All variables marked in the form $c^*$ are controlled by the attacker. The attacker's objective is to sign a random $B^*$ for a submitted $B$ such that $B^* \neq B$. The attacker has access to $M_0$ and $c=H(Y||M||B)$ for this or any previous messages. Assume the attacker has knowledge of $t$ shares of $y_i$.
We remove the Lagrange coefficients $l_i$ from the math, since they are public and doesn't affect the final proof. For a single signature we have:
- For a set of randomly selected $m_i^* \times G = M_i^*$ one can derive $\sum_{i=1}^t M_i^* + M_0 = M^*$
- Then $c^* = H(Y||M^*||B^*)$ and the output of a single signature is $(m_0 + c \cdot y_0) + \sum_{i=1}^t (m_i^* + c_i^* \cdot y_i) = m^* + c^* \cdot y$. Assuming $m_0 + \sum_{i=1}^t m_i^* = m^*$ and $c + \sum_{i=1}^t c_i^* = c^*$ (this last one is not totaly correct, since we removed the Lagrange coefficients, but this is even easier to attack)
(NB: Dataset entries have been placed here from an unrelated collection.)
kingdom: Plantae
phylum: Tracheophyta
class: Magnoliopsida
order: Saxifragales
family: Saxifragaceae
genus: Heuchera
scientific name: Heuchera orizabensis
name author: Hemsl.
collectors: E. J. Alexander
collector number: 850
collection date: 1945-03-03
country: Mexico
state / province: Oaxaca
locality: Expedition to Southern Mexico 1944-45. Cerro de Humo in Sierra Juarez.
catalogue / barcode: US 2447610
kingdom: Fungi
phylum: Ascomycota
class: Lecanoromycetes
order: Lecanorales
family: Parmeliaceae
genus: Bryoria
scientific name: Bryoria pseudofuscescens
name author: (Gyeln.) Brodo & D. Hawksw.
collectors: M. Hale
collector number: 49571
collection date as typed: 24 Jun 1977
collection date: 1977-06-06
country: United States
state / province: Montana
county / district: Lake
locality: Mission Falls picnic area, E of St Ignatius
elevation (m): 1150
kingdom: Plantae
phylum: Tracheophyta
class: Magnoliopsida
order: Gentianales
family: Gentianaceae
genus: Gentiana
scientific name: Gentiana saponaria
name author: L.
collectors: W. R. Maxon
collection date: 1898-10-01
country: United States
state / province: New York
One cannot solve for $c_i^*$ in $\sum_{i=1}^t (m_i^* + c_i^* \cdot y_i) = (m^* + c^* \cdot y) - (m_0 + c \cdot y_0)$. Even assuming that $m^*$ is equal to some previous result and that $c^*$ is directly dependent on $c_i^*$. There are $t + 3$ unknowns corresponding to $(c_i^*, y_0, y, m_0)$. So... lets expand it to $j$ signatures:
The real equation we need to solve is: $\sum_{j=1}^n \sum_{i=1}^t (m_{ij}^* + c_{ij}^* \cdot y_i) = \sum_{j=1}^n [(m_j^* + c_j^* \cdot y) - (m_{0j} + c_j \cdot y_0)]$
Assuming somehow you can have a lot of equalities in this system of equations between signatures $j$, you are still left with $(t + 2) + j$ unknowns for $(c_i^*, y_0, y, m_{0j})$. For every new equation, you have a new unknown $m_{0j}$ that you can't catch up. $m_{0j}$ is distinct for every new signature by the definition of the threat model.
Edited2: Eq public version: The public version of the equation is: $\sum_{j=1}^n \sum_{i=1}^t (M_{ij}^* + c_{ij}^* \cdot Y_i) = \sum_{j=1}^n [(M_j^* + c_j^* \cdot Y) - (M_{0j} + c_j \cdot Y_0)]$
In this case there are only the $c_{ij}^*$ unknowns, but we have the DLP. If there is an efficient way to solve this, are we breaking the DLP?
If any one can contest this math logic to come up with a successful attack, I will accept your answer.